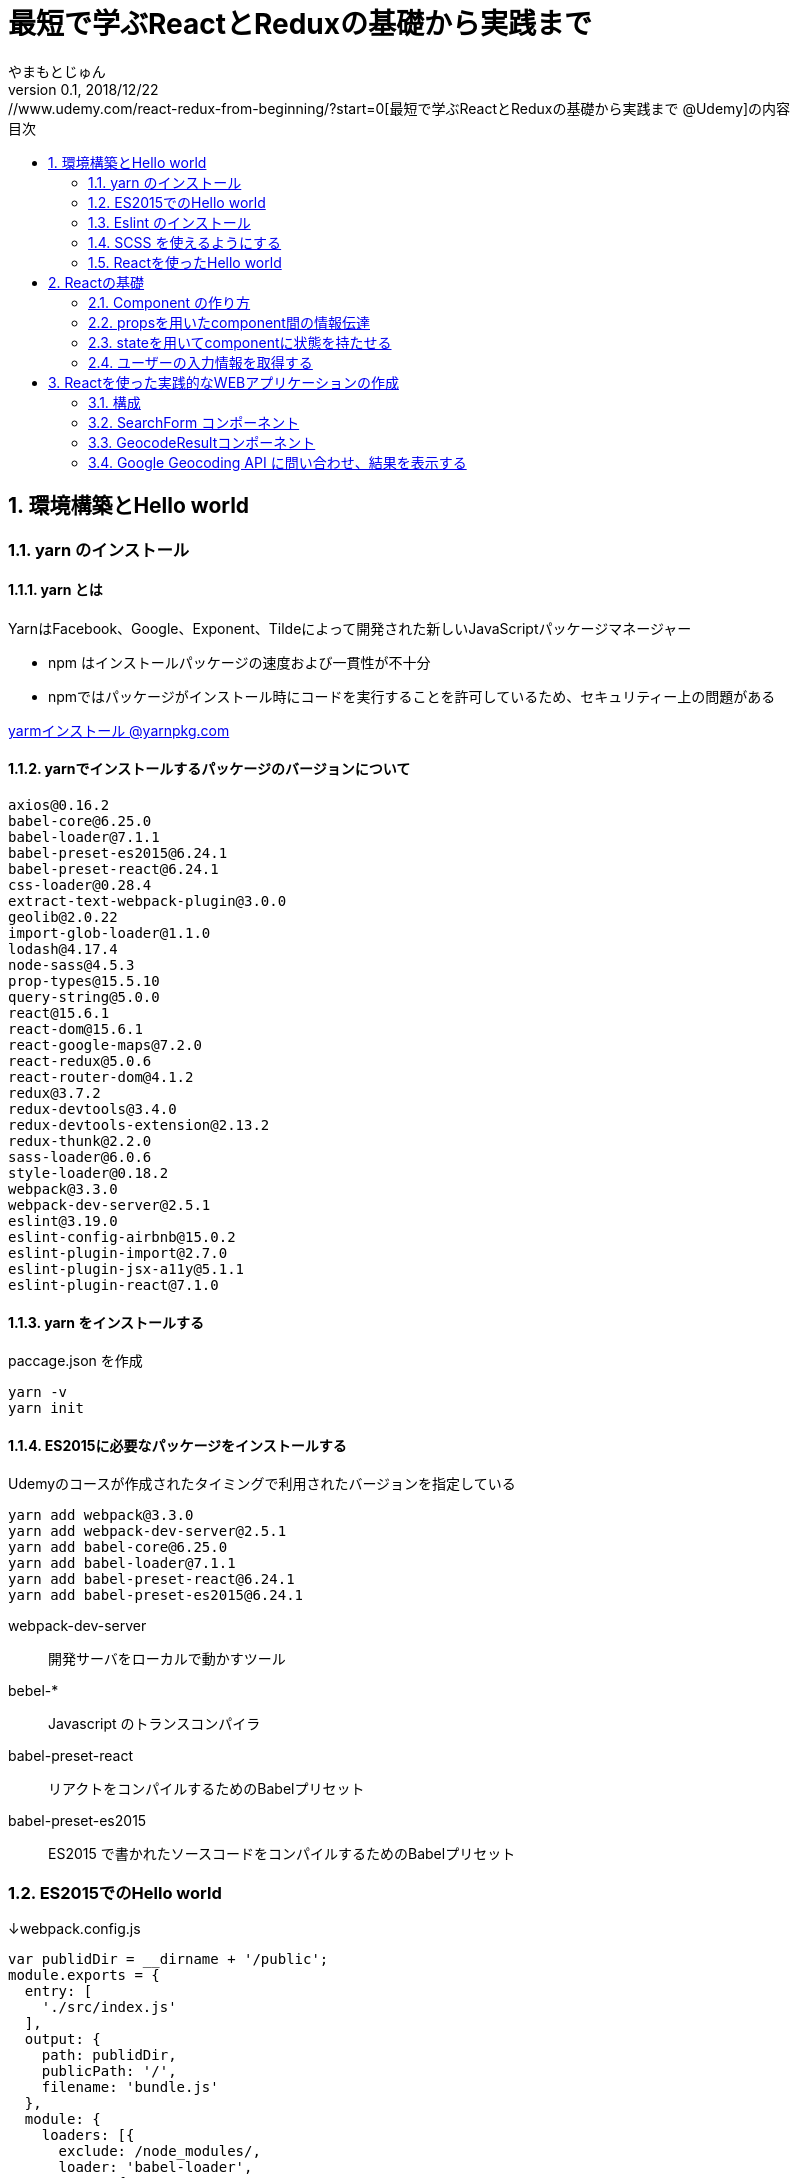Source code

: :lang: ja
:doctype: book
:chapter-label:
:toc-title: 目次
:toc: left
:sectnums:
:docname: 最短で学ぶReactとReduxの基礎から実践まで
:author: やまもとじゅん
:revnumber: 0.1
:revdate: 2018/12/22

= 最短で学ぶReactとReduxの基礎から実践まで
[.lead]
https://www.udemy.com/react-redux-from-beginning/?start=0[最短で学ぶReactとReduxの基礎から実践まで @Udemy]の内容

== 環境構築とHello world
=== yarn のインストール
==== yarn とは
YarnはFacebook、Google、Exponent、Tildeによって開発された新しいJavaScriptパッケージマネージャー

* npm はインストールパッケージの速度および一貫性が不十分
* npmではパッケージがインストール時にコードを実行することを許可しているため、セキュリティー上の問題がある

https://yarnpkg.com/lang/ja/docs/install/[yarmインストール @yarnpkg.com]

==== yarnでインストールするパッケージのバージョンについて
----
axios@0.16.2
babel-core@6.25.0
babel-loader@7.1.1
babel-preset-es2015@6.24.1
babel-preset-react@6.24.1
css-loader@0.28.4
extract-text-webpack-plugin@3.0.0
geolib@2.0.22
import-glob-loader@1.1.0
lodash@4.17.4
node-sass@4.5.3
prop-types@15.5.10
query-string@5.0.0
react@15.6.1
react-dom@15.6.1
react-google-maps@7.2.0
react-redux@5.0.6
react-router-dom@4.1.2
redux@3.7.2
redux-devtools@3.4.0
redux-devtools-extension@2.13.2
redux-thunk@2.2.0
sass-loader@6.0.6
style-loader@0.18.2
webpack@3.3.0
webpack-dev-server@2.5.1
eslint@3.19.0
eslint-config-airbnb@15.0.2
eslint-plugin-import@2.7.0
eslint-plugin-jsx-a11y@5.1.1
eslint-plugin-react@7.1.0
----

==== yarn をインストールする
paccage.json を作成
----
yarn -v
yarn init
----

==== ES2015に必要なパッケージをインストールする
Udemyのコースが作成されたタイミングで利用されたバージョンを指定している
----
yarn add webpack@3.3.0
yarn add webpack-dev-server@2.5.1
yarn add babel-core@6.25.0
yarn add babel-loader@7.1.1
yarn add babel-preset-react@6.24.1
yarn add babel-preset-es2015@6.24.1
----
webpack-dev-server::
開発サーバをローカルで動かすツール
bebel-*::
Javascript のトランスコンパイラ
babel-preset-react::
リアクトをコンパイルするためのBabelプリセット
babel-preset-es2015::
ES2015 で書かれたソースコードをコンパイルするためのBabelプリセット

=== ES2015でのHello world
↓webpack.config.js
----
var publidDir = __dirname + '/public';
module.exports = {
  entry: [
    './src/index.js'
  ],
  output: {
    path: publidDir,
    publicPath: '/',
    filename: 'bundle.js'
  },
  module: {
    loaders: [{
      exclude: /node_modules/,
      loader: 'babel-loader',
      query: {
        presets: ['react', 'es2015']
      }
    }]
  },
  resolve: {
    extensions: ['.js', '.jsx']
  },
  devServer: {
    historyApiFallback: true,
    contentBase: publidDir
  }
};
----
↓public/index.js
----
<!DOCTYPE html>
<html lang="ja" dir="ltr">
  <head>
    <meta charset="utf-8">
    <title>udemy react</title>
  </head>
  <body>
    <div class="container">
        Hello World
    </div>
    <script src="bundle.js" charset="utf-8"></script>
  </body>
</html>
----
↓src/index.js
----
// とりあえず空
----

==== 開発サーバを起動する
----
./node_modules/.bin/webpack-dev-server
----
ソースコードが変更されると、自動的にコンパイル、更新までを自動的に行ってくれる。 +
実際にはファイルの実体を生成しない。

webpack.config.js の publicPath + filename にアクセスがあったとき、コンパイル結果を返す

===== コマンドを登録する
↓package.jsonに追記
----
"scripts": {
  "start" : "./node_modules/.bin/webpack-dev-server"
},
----

起動
----
yarn run start
----

==== ビルドを実行する
----
./node_modules/.bin/webpack
----
webpack.config.js の path + publicPath + filename にコンパイルしたファイルを生成する

=== Eslint のインストール
文法のチェックツール
----
yarn add eslint@3.19.0
yarn add eslint-plugin-react@7.1.0
----

==== 設定ファイルを作成する
----
./node_modules/.bin/eslint --init
----
NOTE: ./node_modules/.bin/eslint --init を実行すると、./node_modules/.bin/eslint の実行ファイルが消えてしまい、次の操作でNo such file or directoryのエラーが発生する +
init実行後に$ yarn install を実行すると復活

なんか足らないようなので以下を実行
----
yarn add eslint-plugin-react@7.1.0
yarn add eslint-plugin-jsx-a11y@5.1.1
yarn add eslint-plugin-import@2.7.0
yarn add eslint-config-airbnb@15.0.2
yarn add circular-json@0.3.3
----

チェック

----
./node_modules/.bin/eslint src/index.js
----
Atomのパッケージと連携するとリアルタイムに検証してくれる

==== Atom のプラグイン
* es6-javascript
* intentions
* busy-signal
* linter
* linter-ui-default
* linter-eslint

NOTE: インストール後はリフレッシュする

=== SCSS を使えるようにする
----
yarn add node-sass(@4.5.3)
yarn add style-loader@0.18.2
yarn add css-loader@0.28.4
yarn add sass-loader@6.0.6
yarn add import-glob-loader@1.1.0
yarn add extract-text-webpack-plugin@3.0.0
----
↓webpack.config.js
----
const path = require('path');
const ExtractTextPlugin = require('extract-text-webpack-plugin');

const publidDir = path.join(__dirname, '/public');
module.exports = [
  {
    entry: [
      './src/index.js',
    ],
    output: {
      path: publidDir,
      publicPath: '/',
      filename: 'bundle.js',
    },
    module: {
      loaders: [{
        exclude: /node_modules/,
        loader: 'babel-loader',
        query: {
          presets: ['react', 'es2015'],
        },
      }],
    },
    resolve: {
      extensions: ['.js', '.jsx'],
    },
    devServer: {
      historyApiFallback: true,
      contentBase: publidDir,
    },
  },
  {
    entry: {
      style: './stylesheets/index.scss',
    },
    output: {
      path: publidDir,
      publicPath: '/',
      filename: 'bundle.css',
    },
    module: {
      loaders: [
        {
          test: /\.css$/,
          loader: ExtractTextPlugin.extract({ fallback: 'style-loader', use: 'css-loader' }),
        },
        {
          test: /\.scss$/,
          loader: ExtractTextPlugin.extract({ fallback: 'style-loader', use: 'css-loader!sass-loader' }),
        },
      ],
    },
    plugins: [
      new ExtractTextPlugin('bundle.css'),
    ],
  },
];
----
scss のために追加された entry, output に合わせて....

↓./stylesheets/index.scss
----
/* 一旦空 */
----
↓./public/indexhtml に追記
----
<link rel="stylesheet" href="bundle.css">
----

=== Reactを使ったHello world

----
yarn add react@15.6.1
yarn add react-dom@15.6.1
----
↓src/index.js
----
import React from 'react';
import ReactDom from 'react-dom';

ReactDom.render(<div>Hello React</div>, document.querySelector('.container'));
----

== Reactの基礎
=== Component の作り方
↓/src/index.js → /src/index.jsx
----
import React from 'react';
import ReactDom from 'react-dom';
import App from './components/app';

ReactDom.render(<App />, document.querySelector('.container'));
----
webpack.config.js の /src/index.js → /src/index.jsx

==== ESLint を設定する
Atom にJSXを解釈させるプラグインを追加 +
language-javascript-jsx

document 等にチェックエラーが入るが、ブラウザなのでOK、という設定 +
↓.eslintrc.js に追加
----
"env": {
  "browser" : true
}
----

==== Functional Component
↓/src/components/app.jsx
----
import React from 'react';

function App(props){
  return (<div>Hello App</div>);
}

export default App;
----

==== Class Component
↓/src/components/app.jsx
----
import React, { Component } from 'react';

class App extends Component {
  render() {
    return (<div>Hello Component</div>);
  }
}

export default App;
----

=== propsを用いたcomponent間の情報伝達
ステートレスなコンポーネントを作ってみる +
↓/src/components/greeting.jsx
----
import React, { PropTypes } from 'react';

function Greeting(props) {
  return (<div>Hi, {props.name}</div>);
}

Greeting.propTypes = {
  name: PropTypes.string.isRequired,
};

export default Greeting;
----
↓/src/components/index.jsx
----
import React, { Component } from 'react';
import Greeting from './greeting';

class App extends Component {
  render() {
    return (<Greeting name="June" />);
  }
}

export default App;
----

=== stateを用いてcomponentに状態を持たせる
----
import React, { Component } from 'react';
import Greeting from './greeting';

class App extends Component {
  constructor(props) {
    super(props);
    this.state = {
      name: 'Jhon',
    };
  }

  handleMouseOver() {
    this.setState({
      name: 'Bob',
    });
  }

  handleMouseOut() {
    this.setState({
      name: 'Jhon',
    });
  }

  render() {
    return (
      <div
        onMouseOver={() => this.handleMouseOver()}
        onMouseOut={() => this.handleMouseOut()}
      >
        <Greeting name={this.state.name} />
      </div>
    );
  }
}

export default App;
----

=== ユーザーの入力情報を取得する
----
import React, { Component } from 'react';
import Greeting from './greeting';

class App extends Component {
  constructor(props) {
    super(props);
    this.state = {
      name: 'Jhon',
    };
  }

  handleChangeName(name) {
    this.setState({
      name,
    });
  }

  render() {
    return (
      <div>
        <input
          type="text"
          value={this.state.name}
          onChange={e => this.handleChangeName(e.target.value)}
        />
        <button onClick={() => this.handleChangeName('Bob')}>Bob</button>
        <Greeting name={this.state.name} />
      </div>
    );
  }
}

export default App;
----

== Reactを使った実践的なWEBアプリケーションの作成
=== 構成
image::../images/fig01.PNG[Fig1]
prace::
入力された文字列
address::
住所
lat::
緯度
lng::
経度

==== JSXでも補完を効かせるAtomプラグイン
emet

keymap.cson (File > keymap...) に追記
----
'atom-text-editor[data-grammar="source js jsx"]':
  'tab': 'emmet:expand-abbreviation-with-tab'
----

==== ファイルの命名規則
キャメルケース（ *アッパーキャメルケース* ）としているサンプルが多いようなのでふぉれに合わせる +
app.jsx → App.jsx（index.jsxからの参照も修正する）

=== SearchForm コンポーネント
↓/component/SearchForm.jsx
----
import React, { Component, PropTypes } from 'react';

class SearchForm extends Component {
  constructor(props) {
    super(props);
    this.state = {
      place: '大阪',
    };
  }

  handlePlaceChange(place) {
    this.setState({
      place,
    });
  }

  handleSubmit(e) {
    e.preventDefault();
    this.props.onSubmit(this.state.place);
  }

  render() {
    return (
      <form onSubmit={e => this.handleSubmit(e)}>
        <input
          type="text"
          value={this.state.place}
          onChange={e => this.handlePlaceChange(e.target.value)}
        />
        <input type="submit" value="検索" />
      </form>
    );
  }
}

SearchForm.propTypes = {
  onSubmit: PropTypes.func.isRequired,
};

export default SearchForm;
----
↓/component/App.jsx
----
import React, { Component } from 'react';
import SearchForm from './SearchForm';

class App extends Component {
  constructor(props) {
    super(props);
    this.state = {
      name: 'Jhon',
    };
  }

  handlePlaceSubmit(place) {
    console.log(place);
  }

  render() {
    return (
      <div>
        <h1>緯度経度検索</h1>
        <SearchForm onSubmit={place => this.handlePlaceSubmit(place)} />
      </div>
    );
  }
}

export default App;
----

=== GeocodeResultコンポーネント
----
import React, { PropTypes } from 'react';

const GeocodeResult = ({ address, lat, lng }) => (
  <ul className="geocode-result">
    <li>住所：{ address }</li>
    <li>緯度：{ lat }</li>
    <li>経度：{ lng }</li>
  </ul>
);

GeocodeResult.propTypes = {
  address: PropTypes.string,
  lat: PropTypes.number,
  lng: PropTypes.number,
};

GeocodeResult.defaultProps = {
  address: '',
  lat: 0,
  lng: 0,
};

export default GeocodeResult;
----
↓/component/App.jsx
----
import React, { Component } from 'react';
import SearchForm from './SearchForm';
import GeocodeResult from './GeocodeResult';

class App extends Component {
  constructor(props) {
    super(props);
    this.state = {
      address: '',
      lat: 0,
      lng: 0,
    };
  }

  handlePlaceSubmit(place) {
    console.log(place);
  }

  render() {
    return (
      <div>
        <h1>緯度経度検索</h1>
        <SearchForm onSubmit={place => this.handlePlaceSubmit(place)} />
        <GeocodeResult
          address={this.state.address}
          lat={this.state.lat}
          lng={this.state.lng}
        />
      </div>
    );
  }
}

export default App;
----

=== Google Geocoding API に問い合わせ、結果を表示する
==== axios ライブラリを追加する
ブラウザや node.js で動く Promise ベースのHTTPクライアントである｡REST-API を実行したいときなど､これを使うと実装が簡単にできる｡
----
yarn add axios@0.16.2
----

==== Google Geocoding API
https://developers.google.com/maps/documentation/geocoding/intro[Google Geocoding API]

エンドポイント::
https://maps.googleapis.com/maps/api/geocode/[outputFormat]
outputFormat::
json or xml
パタメタ:address::
住所
パラメタ:key::
APIキーが必須になった

↓/component/App.jsx
----
import axios from 'axios';
import React, { Component } from 'react';
import SearchForm from './SearchForm';
import GeocodeResult from './GeocodeResult';

const GEOCODE_ENDPOINT = 'https://maps.googleapis.com/maps/api/geocode/json';
const GOOGLE_MAP_APIKEY = 'AIzaSyCINYzcjOFN4ChmBlhWaWOsKwkA4UQeHn4';

class App extends Component {
  constructor(props) {
    super(props);
    this.state = {
      address: '',
      lat: 0,
      lng: 0,
    };
  }

  setErrorMessage(message) {
    this.setState({
      address: message,
      lat: 0,
      lng: 0,
    });
  }

  handlePlaceSubmit(place) {
    axios
      .get(GEOCODE_ENDPOINT, {
        params: {
          key: GOOGLE_MAP_APIKEY,
          address: place,
        },
      })
      .then((results) => {
        const data = results.data;
        const result = data.results[0];
        switch (data.status) {
          case 'OK': {
            const location = result.geometry.location;
            this.setState({
              address: result.formatted_address,
              lat: location.lat,
              lng: location.lng,
            });
            break;
          }
          case 'ZERO_RESULTS': {
            this.setErrorMessage('結果が見つかりませんでした');
            break;
          }
          default: {
            this.setErrorMessage('結果が見つかりませんでした');
          }
        }
      })
      .catch((error) => {
        // console.log(error);
        this.setErrorMessage('通信に失敗しました');
      });
  }

  render() {
    return (
      <div>
        <h1>緯度経度検索</h1>
        <SearchForm onSubmit={place => this.handlePlaceSubmit(place)} />
        <GeocodeResult
          address={this.state.address}
          lat={this.state.lat}
          lng={this.state.lng}
        />
      </div>
    );
  }
}

export default App;
----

**PROMPT**
Please give the number of lines in the material above that contain the string "start", and nothing else.

**TASK OUTPUT**
3